## CHALLENGE:
Quote every line of the following data word for word, keeping the original spelling, punctuation and order.

◇ ◇ ◇ ◇

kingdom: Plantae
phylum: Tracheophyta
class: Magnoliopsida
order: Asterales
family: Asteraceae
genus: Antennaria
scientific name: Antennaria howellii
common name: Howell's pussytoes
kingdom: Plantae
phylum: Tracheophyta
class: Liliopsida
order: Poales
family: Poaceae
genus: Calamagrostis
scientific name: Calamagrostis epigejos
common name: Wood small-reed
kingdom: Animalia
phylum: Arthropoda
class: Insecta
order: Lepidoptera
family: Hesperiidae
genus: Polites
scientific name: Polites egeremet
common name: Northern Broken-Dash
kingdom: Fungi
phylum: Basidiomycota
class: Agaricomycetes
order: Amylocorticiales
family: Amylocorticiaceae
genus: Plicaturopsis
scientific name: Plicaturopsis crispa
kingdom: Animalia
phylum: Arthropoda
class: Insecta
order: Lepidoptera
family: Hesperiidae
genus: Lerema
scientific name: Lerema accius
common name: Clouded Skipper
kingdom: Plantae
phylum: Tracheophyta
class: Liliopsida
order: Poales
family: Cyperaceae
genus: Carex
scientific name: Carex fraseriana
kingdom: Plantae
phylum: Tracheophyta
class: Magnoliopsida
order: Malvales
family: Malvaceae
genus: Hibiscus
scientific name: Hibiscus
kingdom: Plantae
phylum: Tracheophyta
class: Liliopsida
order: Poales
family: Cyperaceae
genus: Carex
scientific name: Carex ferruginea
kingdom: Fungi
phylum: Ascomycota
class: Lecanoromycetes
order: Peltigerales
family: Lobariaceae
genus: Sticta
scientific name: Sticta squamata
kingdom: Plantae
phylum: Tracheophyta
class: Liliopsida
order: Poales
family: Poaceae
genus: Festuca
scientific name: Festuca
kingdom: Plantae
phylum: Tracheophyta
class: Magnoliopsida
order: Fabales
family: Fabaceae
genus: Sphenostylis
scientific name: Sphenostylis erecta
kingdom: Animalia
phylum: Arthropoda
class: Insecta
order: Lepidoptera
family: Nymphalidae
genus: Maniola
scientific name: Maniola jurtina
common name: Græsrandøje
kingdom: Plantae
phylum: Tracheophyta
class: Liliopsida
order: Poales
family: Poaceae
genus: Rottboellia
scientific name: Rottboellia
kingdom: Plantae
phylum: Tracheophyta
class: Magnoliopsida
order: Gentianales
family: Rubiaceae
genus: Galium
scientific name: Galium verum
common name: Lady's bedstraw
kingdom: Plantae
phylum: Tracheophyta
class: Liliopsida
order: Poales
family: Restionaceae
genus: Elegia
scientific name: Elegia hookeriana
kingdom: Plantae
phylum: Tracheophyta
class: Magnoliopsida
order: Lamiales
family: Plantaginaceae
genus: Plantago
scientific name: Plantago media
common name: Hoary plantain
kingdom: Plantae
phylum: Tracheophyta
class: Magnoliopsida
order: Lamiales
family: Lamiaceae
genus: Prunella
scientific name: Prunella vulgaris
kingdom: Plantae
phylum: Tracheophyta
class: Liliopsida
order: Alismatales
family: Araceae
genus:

◇ ◇ ◇ ◇

## ANSWER TO THIS EXERCISE:
kingdom: Plantae
phylum: Tracheophyta
class: Magnoliopsida
order: Asterales
family: Asteraceae
genus: Antennaria
scientific name: Antennaria howellii
common name: Howell's pussytoes
kingdom: Plantae
phylum: Tracheophyta
class: Liliopsida
order: Poales
family: Poaceae
genus: Calamagrostis
scientific name: Calamagrostis epigejos
common name: Wood small-reed
kingdom: Animalia
phylum: Arthropoda
class: Insecta
order: Lepidoptera
family: Hesperiidae
genus: Polites
scientific name: Polites egeremet
common name: Northern Broken-Dash
kingdom: Fungi
phylum: Basidiomycota
class: Agaricomycetes
order: Amylocorticiales
family: Amylocorticiaceae
genus: Plicaturopsis
scientific name: Plicaturopsis crispa
kingdom: Animalia
phylum: Arthropoda
class: Insecta
order: Lepidoptera
family: Hesperiidae
genus: Lerema
scientific name: Lerema accius
common name: Clouded Skipper
kingdom: Plantae
phylum: Tracheophyta
class: Liliopsida
order: Poales
family: Cyperaceae
genus: Carex
scientific name: Carex fraseriana
kingdom: Plantae
phylum: Tracheophyta
class: Magnoliopsida
order: Malvales
family: Malvaceae
genus: Hibiscus
scientific name: Hibiscus
kingdom: Plantae
phylum: Tracheophyta
class: Liliopsida
order: Poales
family: Cyperaceae
genus: Carex
scientific name: Carex ferruginea
kingdom: Fungi
phylum: Ascomycota
class: Lecanoromycetes
order: Peltigerales
family: Lobariaceae
genus: Sticta
scientific name: Sticta squamata
kingdom: Plantae
phylum: Tracheophyta
class: Liliopsida
order: Poales
family: Poaceae
genus: Festuca
scientific name: Festuca
kingdom: Plantae
phylum: Tracheophyta
class: Magnoliopsida
order: Fabales
family: Fabaceae
genus: Sphenostylis
scientific name: Sphenostylis erecta
kingdom: Animalia
phylum: Arthropoda
class: Insecta
order: Lepidoptera
family: Nymphalidae
genus: Maniola
scientific name: Maniola jurtina
common name: Græsrandøje
kingdom: Plantae
phylum: Tracheophyta
class: Liliopsida
order: Poales
family: Poaceae
genus: Rottboellia
scientific name: Rottboellia
kingdom: Plantae
phylum: Tracheophyta
class: Magnoliopsida
order: Gentianales
family: Rubiaceae
genus: Galium
scientific name: Galium verum
common name: Lady's bedstraw
kingdom: Plantae
phylum: Tracheophyta
class: Liliopsida
order: Poales
family: Restionaceae
genus: Elegia
scientific name: Elegia hookeriana
kingdom: Plantae
phylum: Tracheophyta
class: Magnoliopsida
order: Lamiales
family: Plantaginaceae
genus: Plantago
scientific name: Plantago media
common name: Hoary plantain
kingdom: Plantae
phylum: Tracheophyta
class: Magnoliopsida
order: Lamiales
family: Lamiaceae
genus: Prunella
scientific name: Prunella vulgaris
kingdom: Plantae
phylum: Tracheophyta
class: Liliopsida
order: Alismatales
family: Araceae
genus:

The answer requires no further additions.